____ DATA EXTRACT
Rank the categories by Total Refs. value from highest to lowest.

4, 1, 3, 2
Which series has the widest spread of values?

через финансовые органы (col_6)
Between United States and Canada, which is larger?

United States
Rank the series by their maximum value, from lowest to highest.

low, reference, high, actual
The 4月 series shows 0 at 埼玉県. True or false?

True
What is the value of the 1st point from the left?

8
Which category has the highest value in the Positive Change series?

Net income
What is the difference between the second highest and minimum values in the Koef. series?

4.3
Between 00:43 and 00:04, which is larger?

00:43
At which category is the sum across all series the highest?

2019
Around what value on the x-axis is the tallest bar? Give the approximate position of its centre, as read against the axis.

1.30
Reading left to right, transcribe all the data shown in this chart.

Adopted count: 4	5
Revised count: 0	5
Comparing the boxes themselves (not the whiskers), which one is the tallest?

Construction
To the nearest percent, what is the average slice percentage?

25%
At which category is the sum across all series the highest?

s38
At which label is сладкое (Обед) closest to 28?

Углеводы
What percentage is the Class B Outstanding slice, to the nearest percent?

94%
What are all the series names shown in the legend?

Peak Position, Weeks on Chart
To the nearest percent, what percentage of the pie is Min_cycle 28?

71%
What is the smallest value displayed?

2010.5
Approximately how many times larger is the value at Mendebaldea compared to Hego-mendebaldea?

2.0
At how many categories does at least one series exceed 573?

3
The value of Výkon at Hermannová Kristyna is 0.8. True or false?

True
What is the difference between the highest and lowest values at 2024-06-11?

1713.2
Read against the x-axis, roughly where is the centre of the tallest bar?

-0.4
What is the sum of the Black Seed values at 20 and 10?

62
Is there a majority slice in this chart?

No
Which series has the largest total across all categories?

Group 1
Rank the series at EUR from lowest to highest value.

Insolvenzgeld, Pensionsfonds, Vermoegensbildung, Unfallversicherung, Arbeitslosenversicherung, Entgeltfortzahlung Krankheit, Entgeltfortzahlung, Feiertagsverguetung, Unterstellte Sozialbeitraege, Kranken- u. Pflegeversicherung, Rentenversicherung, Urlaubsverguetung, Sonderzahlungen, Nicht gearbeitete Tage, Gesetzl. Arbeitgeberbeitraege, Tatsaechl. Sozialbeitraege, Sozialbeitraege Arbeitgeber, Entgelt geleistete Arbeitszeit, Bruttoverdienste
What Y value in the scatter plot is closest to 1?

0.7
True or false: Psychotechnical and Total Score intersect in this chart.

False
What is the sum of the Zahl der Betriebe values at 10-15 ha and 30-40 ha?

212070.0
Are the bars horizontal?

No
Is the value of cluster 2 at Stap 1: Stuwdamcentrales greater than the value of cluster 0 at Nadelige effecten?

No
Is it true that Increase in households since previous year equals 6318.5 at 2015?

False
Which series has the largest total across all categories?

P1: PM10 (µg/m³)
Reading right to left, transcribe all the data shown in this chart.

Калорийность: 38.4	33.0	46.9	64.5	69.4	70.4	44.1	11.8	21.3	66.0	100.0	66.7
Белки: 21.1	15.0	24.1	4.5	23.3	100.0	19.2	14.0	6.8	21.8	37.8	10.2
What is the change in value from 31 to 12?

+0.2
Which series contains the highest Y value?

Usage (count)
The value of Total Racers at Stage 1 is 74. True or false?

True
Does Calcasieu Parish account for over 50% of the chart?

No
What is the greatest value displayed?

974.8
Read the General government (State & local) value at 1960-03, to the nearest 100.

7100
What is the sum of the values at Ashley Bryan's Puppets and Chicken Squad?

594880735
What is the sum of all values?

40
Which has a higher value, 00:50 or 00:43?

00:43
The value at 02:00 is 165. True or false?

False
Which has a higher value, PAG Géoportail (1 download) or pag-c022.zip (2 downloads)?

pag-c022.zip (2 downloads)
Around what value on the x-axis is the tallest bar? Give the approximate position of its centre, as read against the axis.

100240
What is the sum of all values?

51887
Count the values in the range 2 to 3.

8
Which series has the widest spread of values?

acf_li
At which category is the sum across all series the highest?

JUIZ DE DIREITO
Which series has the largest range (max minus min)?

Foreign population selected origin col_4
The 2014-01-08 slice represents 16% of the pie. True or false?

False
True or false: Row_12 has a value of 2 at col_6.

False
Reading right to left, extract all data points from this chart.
________
__ABOUT THIS EXERCISE__
Copy all of the data above, word for word and line by line, with nothing changed.

__YOUR SOLUTION__
Rank the categories by Total Refs. value from highest to lowest.

4, 1, 3, 2
Which series has the widest spread of values?

через финансовые органы (col_6)
Between United States and Canada, which is larger?

United States
Rank the series by their maximum value, from lowest to highest.

low, reference, high, actual
The 4月 series shows 0 at 埼玉県. True or false?

True
What is the value of the 1st point from the left?

8
Which category has the highest value in the Positive Change series?

Net income
What is the difference between the second highest and minimum values in the Koef. series?

4.3
Between 00:43 and 00:04, which is larger?

00:43
At which category is the sum across all series the highest?

2019
Around what value on the x-axis is the tallest bar? Give the approximate position of its centre, as read against the axis.

1.30
Reading left to right, transcribe all the data shown in this chart.

Adopted count: 4	5
Revised count: 0	5
Comparing the boxes themselves (not the whiskers), which one is the tallest?

Construction
To the nearest percent, what is the average slice percentage?

25%
At which category is the sum across all series the highest?

s38
At which label is сладкое (Обед) closest to 28?

Углеводы
What percentage is the Class B Outstanding slice, to the nearest percent?

94%
What are all the series names shown in the legend?

Peak Position, Weeks on Chart
To the nearest percent, what percentage of the pie is Min_cycle 28?

71%
What is the smallest value displayed?

2010.5
Approximately how many times larger is the value at Mendebaldea compared to Hego-mendebaldea?

2.0
At how many categories does at least one series exceed 573?

3
The value of Výkon at Hermannová Kristyna is 0.8. True or false?

True
What is the difference between the highest and lowest values at 2024-06-11?

1713.2
Read against the x-axis, roughly where is the centre of the tallest bar?

-0.4
What is the sum of the Black Seed values at 20 and 10?

62
Is there a majority slice in this chart?

No
Which series has the largest total across all categories?

Group 1
Rank the series at EUR from lowest to highest value.

Insolvenzgeld, Pensionsfonds, Vermoegensbildung, Unfallversicherung, Arbeitslosenversicherung, Entgeltfortzahlung Krankheit, Entgeltfortzahlung, Feiertagsverguetung, Unterstellte Sozialbeitraege, Kranken- u. Pflegeversicherung, Rentenversicherung, Urlaubsverguetung, Sonderzahlungen, Nicht gearbeitete Tage, Gesetzl. Arbeitgeberbeitraege, Tatsaechl. Sozialbeitraege, Sozialbeitraege Arbeitgeber, Entgelt geleistete Arbeitszeit, Bruttoverdienste
What Y value in the scatter plot is closest to 1?

0.7
True or false: Psychotechnical and Total Score intersect in this chart.

False
What is the sum of the Zahl der Betriebe values at 10-15 ha and 30-40 ha?

212070.0
Are the bars horizontal?

No
Is the value of cluster 2 at Stap 1: Stuwdamcentrales greater than the value of cluster 0 at Nadelige effecten?

No
Is it true that Increase in households since previous year equals 6318.5 at 2015?

False
Which series has the largest total across all categories?

P1: PM10 (µg/m³)
Reading right to left, transcribe all the data shown in this chart.

Калорийность: 38.4	33.0	46.9	64.5	69.4	70.4	44.1	11.8	21.3	66.0	100.0	66.7
Белки: 21.1	15.0	24.1	4.5	23.3	100.0	19.2	14.0	6.8	21.8	37.8	10.2
What is the change in value from 31 to 12?

+0.2
Which series contains the highest Y value?

Usage (count)
The value of Total Racers at Stage 1 is 74. True or false?

True
Does Calcasieu Parish account for over 50% of the chart?

No
What is the greatest value displayed?

974.8
Read the General government (State & local) value at 1960-03, to the nearest 100.

7100
What is the sum of the values at Ashley Bryan's Puppets and Chicken Squad?

594880735
What is the sum of all values?

40
Which has a higher value, 00:50 or 00:43?

00:43
The value at 02:00 is 165. True or false?

False
Which has a higher value, PAG Géoportail (1 download) or pag-c022.zip (2 downloads)?

pag-c022.zip (2 downloads)
Around what value on the x-axis is the tallest bar? Give the approximate position of its centre, as read against the axis.

100240
What is the sum of all values?

51887
Count the values in the range 2 to 3.

8
Which series has the widest spread of values?

acf_li
At which category is the sum across all series the highest?

JUIZ DE DIREITO
Which series has the largest range (max minus min)?

Foreign population selected origin col_4
The 2014-01-08 slice represents 16% of the pie. True or false?

False
True or false: Row_12 has a value of 2 at col_6.

False
Reading right to left, extract all data points from this chart.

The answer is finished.